Tenía toda la razón del mundo, por supuesto que sí. Will salió del atolladero de una noche potencialmente desastrosa contándole todo lo que había que contar. O casi todo, pues no le habló de la razón por la cual había conocido a Marcus ni de las reuniones del SPAT, y si no lo hizo fue porque pensó que podría sonar fatal después de una revelación de tales características. No tenía ganas de que Rachel creyera que él tenía un problema grave.

Rachel le invitó a tomar café después de la cena, aunque Will se dio cuenta de que no era el sexo lo que estaba en el aire. O sí, tal vez hubiera un levísimo aroma a sexo, pero ese aroma emanaba de él, de modo que no contaba. Rachel le resultaba tan atractiva que, si estuviera con ella, siempre habría un leve aroma a sexo. Todo lo que parecía salir de ella era una especie de tranquila, moderada diversión y una suerte de tolerancia aturdida; por más agradecido que estuviera Will por semejantes favores, difícilmente podía tomarlos, pensó, por indicios precursores de cualquier clase de intimidad física que sobrepasara una rápida caricia en el pelo.

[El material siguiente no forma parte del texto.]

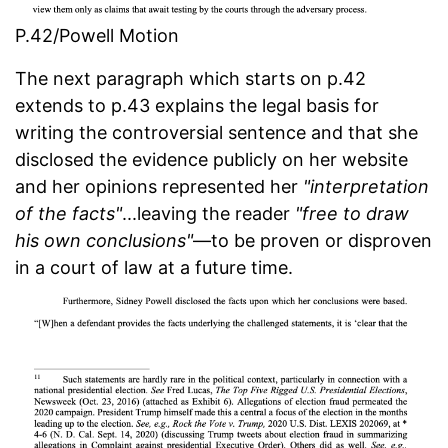
P.42/Powell Motion
The next paragraph which starts on p.42
extends to p.43 explains the legal basis for
writing the controversial sentence and that she
disclosed the evidence publicly on her website
and her opinions represented her
"interpretation
of the facts"
...leaving the reader
"free to draw
his own conclusions"
—to be proven or disproven
in a court of law at a future time.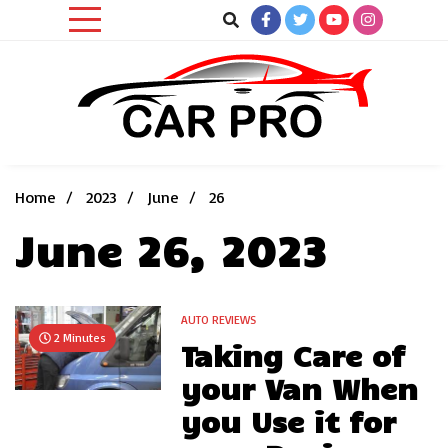
Skip
to
content
Car News, Reviews, and Images for New and Used Cars
Car Pro
Home
2023
June
26
June 26, 2023
AUTO REVIEWS
2 Minutes
Taking Care of
your Van When
you Use it for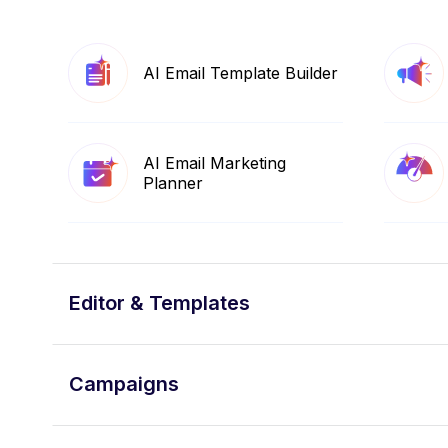
AI Email Template Builder
AI Email Marketing
Planner
Editor & Templates
Campaigns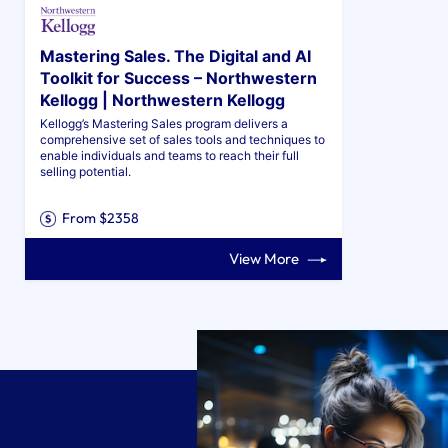
Mastering Sales. The Digital and AI
Toolkit for Success – Northwestern
Kellogg | Northwestern Kellogg
Kellogg’s Mastering Sales program delivers a
comprehensive set of sales tools and techniques to
enable individuals and teams to reach their full
selling potential.
From $2358
View More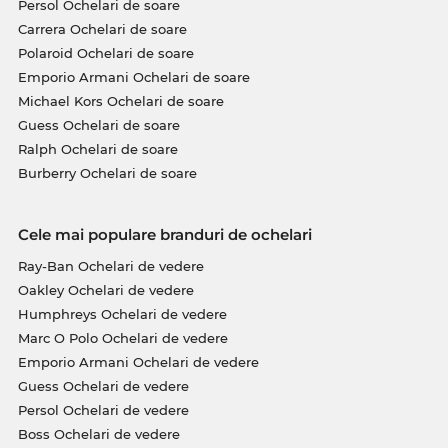
Persol Ochelari de soare
Carrera Ochelari de soare
Polaroid Ochelari de soare
Emporio Armani Ochelari de soare
Michael Kors Ochelari de soare
Guess Ochelari de soare
Ralph Ochelari de soare
Burberry Ochelari de soare
Cele mai populare branduri de ochelari
Ray-Ban Ochelari de vedere
Oakley Ochelari de vedere
Humphreys Ochelari de vedere
Marc O Polo Ochelari de vedere
Emporio Armani Ochelari de vedere
Guess Ochelari de vedere
Persol Ochelari de vedere
Boss Ochelari de vedere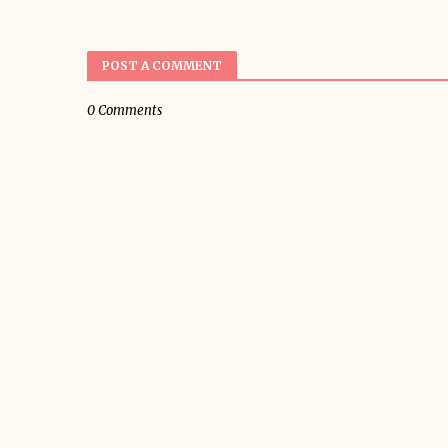
POST A COMMENT
0 Comments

Rachel sirvió el café en unas espléndidas tazas azules, de diseño, y los dos se sentaron frente a frente, ella medio tendida en el sofá, él rígido en una vieja butaca, tapada con una especie de manta asiática.

—¿Por qué pensaste que Marcus te convertiría en un tío más interesante de lo que eres? —le preguntó ella después de tenderle la taza de café, después de que ambos revolvieran el contenido, soplaran sobre él e hicieran cuanto se esperaba que hiciesen.

—¿Te parecí más interesante?

—Sí, supongo que sí.

—¿Por qué?

—Porque... ¿De veras quieres saber la verdad? —Sí.

—Porque pensé que eras como un espacio en blanco. No te dedicabas a nada, no te apasionaba nada, no parecía que tuvieras gran cosa de que hablar, y de pronto vas y me dices que tienes un hijo...

—Yo en realidad no lo dije.

—De acuerdo, como quieras. Y entonces pensé que me había equivocado contigo.

—¿Lo ves? Tú misma has contestado a tu pregunta.

—Pero es que seguía sin saber cómo eras.

—¿Y cómo lo has averiguado?

—Porque hay algo que no cuadra. Lo de Marcus no te lo inventaste. Estás implicado en su vida, es un chico que te importa, lo entiendes, te preocupas por él... No eres el tipo que yo pensé que eras antes de que lo sacaras a relucir.

Will advirtió que eso en principio tenía que servir para que se sintiera mejor, pero no fue así. Para empezar, sólo conocía a Marcus desde hacía unos meses, de modo que Rachel había planteado unas cuantas preguntas de peso sobre los treinta y seis años que él había dejado correr como si fuesen arena entre los dedos. Y no le apetecía que fuera Marcus quien definiese cómo era él. Quería expresar su propia vida, su propia identidad; quería ser interesante por sí mismo. ¿Dónde había oído antes esa misma queja? En el SPAT, ni más ni menos. De modo inexplicable había logrado convertirse en un padre separado sin tomarse siquiera la molestia de engendrar un hijo.

Pero no tenía ningún sentido quejarse de todo eso. Ya era demasiado tarde; había preferido no hacer caso de sus propios consejos, esos que tan útiles le habían sido durante toda su vida de adulto. Tal como Will veía las cosas, la razón de que algunas de las personas que iban al SPAT estuvieran como estaban no era que tuviesen hijos: sus problemas tenían su origen mucho antes, al enamorarse de otra persona y convertirse en seres vulnerables. Will acababa de hacer justamente eso; por lo que a él se refería, había encontrado su justo merecido. Pronto se pondría a cantar con los ojos cerrados, y no había forma de remediarlo.